## Text passage
# My pesky friends think that my house is a cyber cafe :(



## *GandaBerunda* (Jan 29, 2008)

my 'friends' think that my house is a cyber cafe. They just barge in whenever they feel like surfin the net. They dont even have the courtesy of asking me permission to use my comp. They make my desktop a mess by downloading pics of some useless celebrities. what do i do? they atleast hijack my computer from me for atleast 2-3 hours a day....i'm sick of them...i'm not sure how to go about wit this....They spend all their time chatting with their friends on orkut.....


----------



## raksrules (Jan 29, 2008)

Put up an administrator login ONLY with password. Remove all other user accounts and also disable to Guest account


----------



## ring_wraith (Jan 29, 2008)

First off, you should know it seems like your friends are taking advantage of you.... so you should control this first off.... 

now for the tech advice 

The easiest way to piss them off is to block off critical websites like orkut [which they use frequently]. This can be acheived by editing your hosts file : 

for example : 

if you want to block orkut, open your hosts file , it is in [FONT=Arial, Helvetica, sans-serif]*c:\windows\system32\drivers\etc\hosts

*and add the line : 

127.0.0.1 orkut.com

to block orkut. This way they will not be able to access orkut and you can tell them there is some kind of ISP problem. 

This probably will not work if they are geeks 

[/FONT]


----------



## raksrules (Jan 29, 2008)

Is there any way that only certain sites can open and all other sites will be blocked 
If there is then make all sites related to

Aashta TV
Sanskar TV
GOD TV
Baba Ramdev


accessible and all others blocked.


----------



## RCuber (Jan 29, 2008)

## Source material

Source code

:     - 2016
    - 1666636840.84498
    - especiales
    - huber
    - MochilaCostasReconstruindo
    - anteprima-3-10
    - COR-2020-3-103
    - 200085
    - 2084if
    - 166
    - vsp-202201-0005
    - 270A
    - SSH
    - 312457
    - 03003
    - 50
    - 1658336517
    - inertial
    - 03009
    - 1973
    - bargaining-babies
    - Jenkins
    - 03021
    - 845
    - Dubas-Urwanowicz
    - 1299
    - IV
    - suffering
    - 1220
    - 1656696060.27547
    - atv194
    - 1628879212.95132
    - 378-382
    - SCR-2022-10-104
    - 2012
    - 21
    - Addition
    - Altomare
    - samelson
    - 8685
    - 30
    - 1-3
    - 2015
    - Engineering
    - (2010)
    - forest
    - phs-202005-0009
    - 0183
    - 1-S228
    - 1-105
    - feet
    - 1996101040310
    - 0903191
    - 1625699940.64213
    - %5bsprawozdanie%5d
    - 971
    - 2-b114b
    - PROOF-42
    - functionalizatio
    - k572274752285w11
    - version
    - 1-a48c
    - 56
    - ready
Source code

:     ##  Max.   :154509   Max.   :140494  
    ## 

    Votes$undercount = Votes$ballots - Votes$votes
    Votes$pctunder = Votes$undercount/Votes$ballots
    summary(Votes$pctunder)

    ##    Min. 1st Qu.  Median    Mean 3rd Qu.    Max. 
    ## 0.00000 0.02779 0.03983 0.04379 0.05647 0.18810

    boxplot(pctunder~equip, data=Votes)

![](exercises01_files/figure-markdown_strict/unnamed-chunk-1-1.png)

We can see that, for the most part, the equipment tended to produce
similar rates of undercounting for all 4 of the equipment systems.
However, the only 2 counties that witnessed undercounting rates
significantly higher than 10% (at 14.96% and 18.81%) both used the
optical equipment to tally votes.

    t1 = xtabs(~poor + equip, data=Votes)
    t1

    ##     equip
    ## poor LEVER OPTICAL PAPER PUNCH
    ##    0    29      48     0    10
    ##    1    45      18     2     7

## Assigned task 1
Decide whether each statement agrees with the forum thread, answering yes or no and quoting the words of the thread that settle it. (a) raksrules advises removing all other user accounts and disabling the Guest account. (b) ring_wraith says the hosts file method will work even if the friends are geeks. (c) The original poster says the friends take over the computer for at least five hours a day.
## Assigned task 2
Reproduce the records above line for line, from the first "Source code" heading through the final row of the table, changing nothing.

## Exercise result 1
(a) Yes: "Remove all other user accounts and also disable to Guest account"
(b) No: "This probably will not work if they are geeks"
(c) No: "they atleast hijack my computer from me for atleast 2-3 hours a day"

## Exercise result 2
Source code

:     - 2016
    - 1666636840.84498
    - especiales
    - huber
    - MochilaCostasReconstruindo
    - anteprima-3-10
    - COR-2020-3-103
    - 200085
    - 2084if
    - 166
    - vsp-202201-0005
    - 270A
    - SSH
    - 312457
    - 03003
    - 50
    - 1658336517
    - inertial
    - 03009
    - 1973
    - bargaining-babies
    - Jenkins
    - 03021
    - 845
    - Dubas-Urwanowicz
    - 1299
    - IV
    - suffering
    - 1220
    - 1656696060.27547
    - atv194
    - 1628879212.95132
    - 378-382
    - SCR-2022-10-104
    - 2012
    - 21
    - Addition
    - Altomare
    - samelson
    - 8685
    - 30
    - 1-3
    - 2015
    - Engineering
    - (2010)
    - forest
    - phs-202005-0009
    - 0183
    - 1-S228
    - 1-105
    - feet
    - 1996101040310
    - 0903191
    - 1625699940.64213
    - %5bsprawozdanie%5d
    - 971
    - 2-b114b
    - PROOF-42
    - functionalizatio
    - k572274752285w11
    - version
    - 1-a48c
    - 56
    - ready
Source code

:     ##  Max.   :154509   Max.   :140494  
    ## 

    Votes$undercount = Votes$ballots - Votes$votes
    Votes$pctunder = Votes$undercount/Votes$ballots
    summary(Votes$pctunder)

    ##    Min. 1st Qu.  Median    Mean 3rd Qu.    Max. 
    ## 0.00000 0.02779 0.03983 0.04379 0.05647 0.18810

    boxplot(pctunder~equip, data=Votes)

![](exercises01_files/figure-markdown_strict/unnamed-chunk-1-1.png)

We can see that, for the most part, the equipment tended to produce
similar rates of undercounting for all 4 of the equipment systems.
However, the only 2 counties that witnessed undercounting rates
significantly higher than 10% (at 14.96% and 18.81%) both used the
optical equipment to tally votes.

    t1 = xtabs(~poor + equip, data=Votes)
    t1

    ##     equip
    ## poor LEVER OPTICAL PAPER PUNCH
    ##    0    29      48     0    10
    ##    1    45      18     2     7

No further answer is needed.